Page II: Wholesale outsourcing has fallen out of fashion in recent years, and organisations are now becoming smarter about how far they go outsourcing partners.
Richardson also believes customers are getting the results they expected with current outsourcing strategies, now that a degree of realism has taken hold with both supplier and provider. -Government and corporate entities, as well as the service providers, are learning," he says. -The outsourcing market is going through an evolution and the average outsourcing deal signed today is much more likely to deliver the business outcomes it was signed for, compared to the deal signed five or 10 years ago."
Those early mega-deals that saw wholesale IT outsourcing were often driven by a desire to slash costs. Selective sourcing customers still expect to save a dollar, but they also expect to get agreed levels of service and are no longer afraid to pay a fair price. -Whichever way you look at it, however customers talk, when you get down to the short list, you worry about who's going to drop their price," says Richardson.
-Customers are talking a lot more about access to skills, attainment of SLAs, the ability to respond fast to changing market needs. But cost is still -- and I think appropriately -- to a large degree, a key driver. If you make an outsourcing decision that increases your cost over an in-source alternative, you have to be very clear on the strategic rationale. In managed services deals where there's a strong element of business continuity or disaster recovery, we're seeing customers who've done their homework on the shape of their business willing to pay a premium over internal delivery costs in order to get a higher availability solution for critical systems."
-The reason is that outsourcing has moved away from pure cost reduction although some cost reduction element is a given. If you can't get a rate of say 20 or 30 percent cost reduction, then it's probably not worth doing," says Holland. -But assuming you can get over that hurdle, more and more customers and clients are looking to drive transformational change. You have to win the argument from a strategic level these days rather than purely a cost reduction level. In terms of determining which bits you outsource and which bits you don't, you need to ask 'by doing this outsource, how can this organisation support our strategic three, five, 10 year agenda, and transform this company from where we are, to where we want to go?'"
Any discussion of outsourcing these days is likely to include arguments about the virtues of offshore service providers. Holland's company operates on a global level, and uses what he calls -right shore" instead of offshore, implying that like the outsourcing debate, it's now a question of choosing which components are best done locally and which can best be done elsewhere on the planet. The IT industry is still coming to grips with a process that by-and-large has already been resolved in the manufacturing industry. -Capgemini has around 100 outsourcing service centres around the globe and they have a combination of skills," says Holland. -Some are dedicated to infrastructure management.
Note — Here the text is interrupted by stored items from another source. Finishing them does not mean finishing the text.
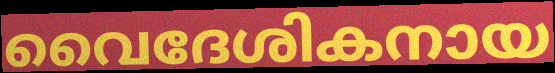
വൈദേശികനായ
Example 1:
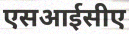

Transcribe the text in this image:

एसआईसीए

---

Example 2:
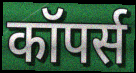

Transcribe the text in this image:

कॉपर्स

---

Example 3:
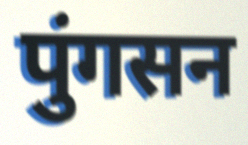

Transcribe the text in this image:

पुंगसन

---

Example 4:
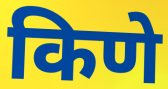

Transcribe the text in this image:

किणे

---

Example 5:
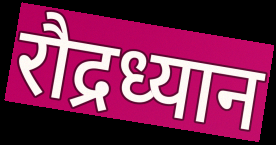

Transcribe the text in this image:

रौद्रध्यान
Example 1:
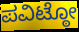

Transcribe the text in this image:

ಪವಿಟ್ಠೋ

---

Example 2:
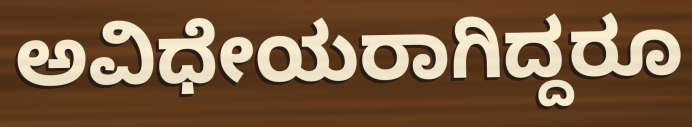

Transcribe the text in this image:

ಅವಿಧೇಯರಾಗಿದ್ದರೂ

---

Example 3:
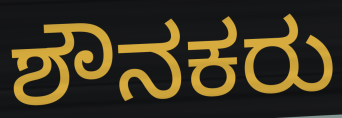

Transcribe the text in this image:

ಶೌನಕರು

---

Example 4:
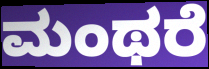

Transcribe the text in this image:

ಮಂಥರೆ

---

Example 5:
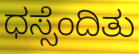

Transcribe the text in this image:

ಧಸ್ಸೆಂದಿತು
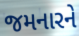
જમનારને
Some are dedicated to applications management. Some are combinations and some are dedicated to business process outsourcing.
-They're located in various places around the world and our approach to this is -- and it's something that we've trademarked -- something we call Rightshore. And Rightshore simply means that we'll put the front office and/or the back office of a client's support requirements wherever is most appropriate from our network around the globe. So something that is, from a business process point of view, very rules-based, information- or data-intensive, and high-volume, high-commodity type of processing, we could put anywhere in the world."
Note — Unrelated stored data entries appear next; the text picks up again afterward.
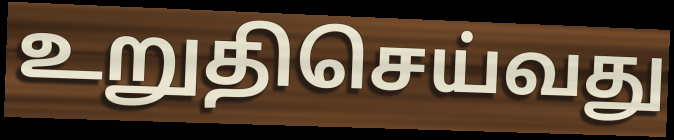
உறுதிசெய்வது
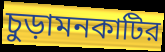
চুড়ামনকাটির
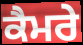
ਕੈਮਰੇ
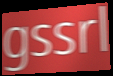
gssrl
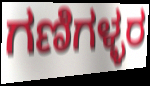
ಗಣಿಗಳ್ಳರ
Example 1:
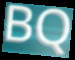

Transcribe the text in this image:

BQ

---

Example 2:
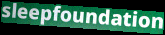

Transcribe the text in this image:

sleepfoundation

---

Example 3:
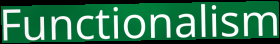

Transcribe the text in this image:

Functionalism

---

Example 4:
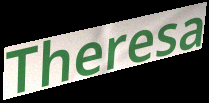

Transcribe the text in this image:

Theresa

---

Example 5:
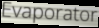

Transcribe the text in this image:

Evaporator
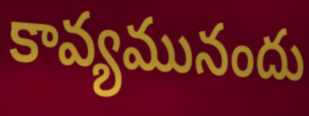
కావ్యమునందు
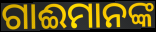
ଗାଈମାନଙ୍କ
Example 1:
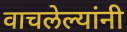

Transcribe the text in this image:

वाचलेल्यांनी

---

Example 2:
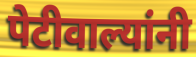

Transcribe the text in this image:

पेटीवाल्यांनी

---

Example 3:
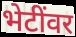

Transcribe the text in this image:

भेटींवर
Avanade managing director Trevor Harper, also has direct experience in the offshore debate, with a joint venture in India with Accenture, primarily focused on software development. However, Avanade also has a software centre in Brisbane and sometimes the cost differential is surprising. -The overhead of managing off shore facilities and making sure that you get it right comes at some sort of premium, and it's typically somewhere between 12 and 25 percent," says Harper. -When you sit down and do the maths on what's the best way to do this, you really need to factor that in and make sure it's included in the equation."
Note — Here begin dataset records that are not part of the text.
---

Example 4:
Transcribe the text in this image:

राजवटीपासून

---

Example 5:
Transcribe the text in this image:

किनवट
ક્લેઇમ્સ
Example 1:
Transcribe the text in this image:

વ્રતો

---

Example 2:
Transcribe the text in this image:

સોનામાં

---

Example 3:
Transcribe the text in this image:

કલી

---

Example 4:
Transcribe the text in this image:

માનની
-We are seeing people being far more selective about how they slice and dice their outsourced components out and I think the organisations that will survive in the future are the people that are going to be flexible in their approach to how they deal with that," says Harper. -I think the days of taking the whole thing and putting it out to a single vendor are pretty much fading, and it really is because the clients have [already] tried it. They've actually not enjoyed the experience as much as they probably should have, and they're now being much shrewder about how they actually do that."